The cool chicks in the office (there aren't many of them, but a few) bought me a cake (with a dog on it, ha!) and flowers in celebration of my last day.  They're also taking me to lunch today, and another group is buying me drinks after work.  Either I have friends here, or they're just really, really fucking glad I'm quitting!  Hmmm...Caleb and I are supposed to be going out boozing tonight...  It seems like I'll be consuming an awful lot of liquor today for someone who's going to be driving for at least 12 hours the next night...  oh, well, screw it, you only live once.

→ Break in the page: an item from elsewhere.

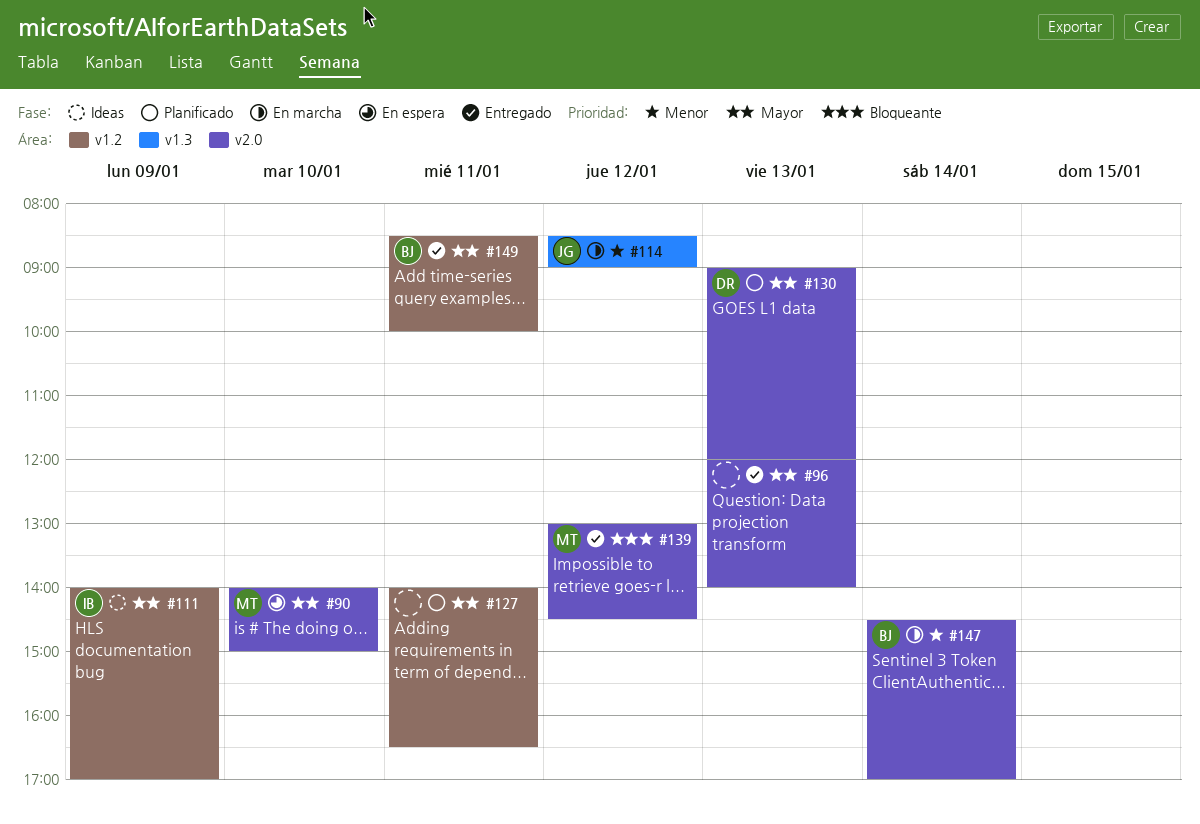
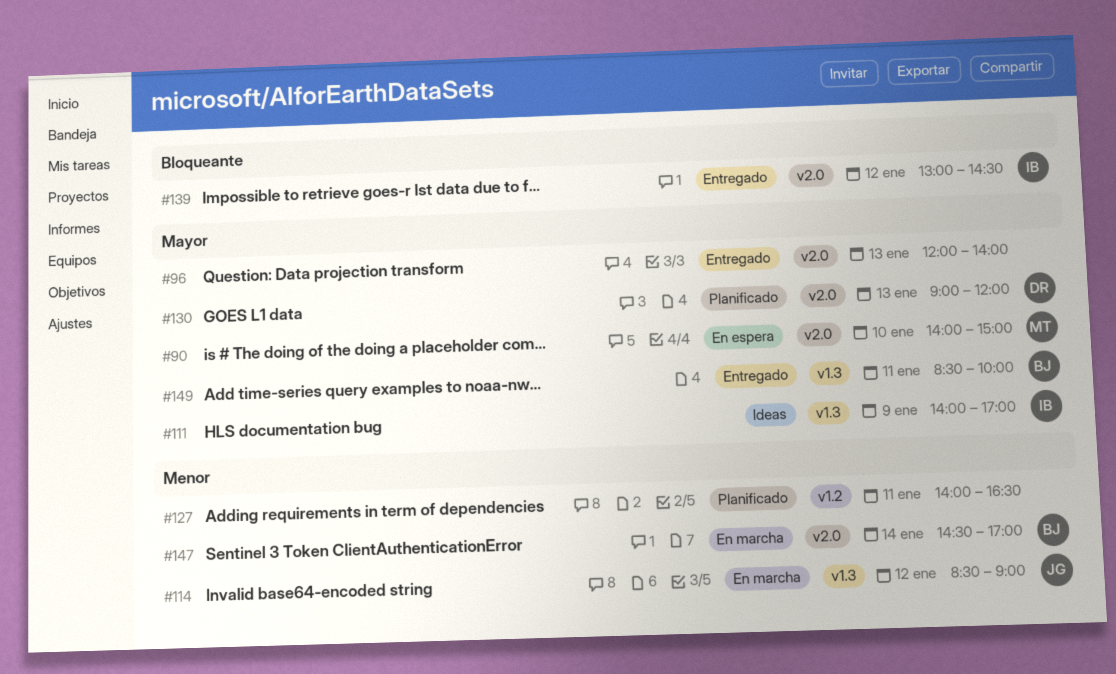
#111, label: v1.2 -> v1.3
#127, priority: Mayor -> Menor
#139, owner: MT -> IB
#149, label: v1.2 -> v1.3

Yes, I did see Zak yesterday.  Conversations that take like, 10 minutes for normal people take us around 2 days to complete.  He asked me yesterday, "so how old are you?"  I told him.  I also told him that I was born eight days prior to his 11th birthday, just to impress him with my mathematical skills.  It turns out that October 29 is also his mother's birthday.  Small fuckin' world, isn't it?  We talked more, just about stupid things like high school and family and working.  He told me that his first "real" job involved being a file clerk for an insurance agency.  He created the filing system for them.  They loved him.  He hated it.  It's so good for me to finally meet an intelligent person who, by normal social standards, is considered an idiot and a loser.  What the fuck do the "normal social standards" count for, anyway?  By normal social standards, I'm a psychopath who should probably be locked in a padded cell for a long, long time.

I found myself thinking yesterday, "I don't want to fall in love with him."  Then I began to ask myself why.  All the "typical" things started to fill my brain...he's a fugitive from the Internal Revenue Service (hasn't filed a tax return in, oh, ten years)...he's a fugitive from just about every taxing organization around (owns a beat-up pickup truck with a friend's name on the title, doesn't have insurance on it or on anything else for that matter)...he smokes way,
way too much pot...he doesn't have a steady source of income...  And then I started to ask myself, "why does any of that matter?  You're not looking for a stable hubby to father your 3.2 children and buy you a house with a white picket fence.  If you're going to be truly 'independent,' can't you fall in love with whoever you want?" 

Why yes...I suppose I can.  But love is sticky.  Love is complicated.  Love takes an otherwise good thing and turns it into horseshit.  Love is grossly overrated.  Love is what drives cab drivers to drink and poets to suicide.  Can we just be "friends with privileges?"  Tacky, yes; detached, yes; callous, yes; all of those things and more.  But infinitely safer for everyone involved.

After all, I love Megan...and look how that turned out.  But I really don't want to get into that.  We're doing okay.  She told me last night, when I asked her why she seemed down, that "you seem happier now that we've broken up."  In a lot of ways, yes, I am.  But in a lot of ways, too, I realize that I've lost something that either could have been or was wonderful, and that I can never get it back, and that hurts more than any happiness I may be experiencing.  But I know leaving her is what has to be done.  For the sake of both of us.  Because I don't think that together, we would both be able to realize our dreams.  Apart, we at least have a shot.

I don't want to fall in love with Zak.  Falling in love puts dark glasses over what would otherwise be clear vision.  When you fall in love, everything takes on that melancholy, "the-world-is-about-to-end" quality that overshadows even those things that first attracted you to the person.  And I don't want that.  I don't want to forget the way his eyes lower when he's embarrased.  I don't want to forget that this is a man who spent his childhood in a "home for wayward youth," dropped out of high school, nearly got a perfect score on the GED exam, went to college, dropped out, and manages to be relatively self-sufficient, has enough money to support himself and his medically challenged dog, and seems to know the score.  I don't want to forget that this guy who professes to hate everything and everybody takes time out of his day to hug and kiss each of my three dogs and won't even let his own dog hurt baby rabbits.

I don't know what happens from here.  When I figure it out, I'll be sure to let you know.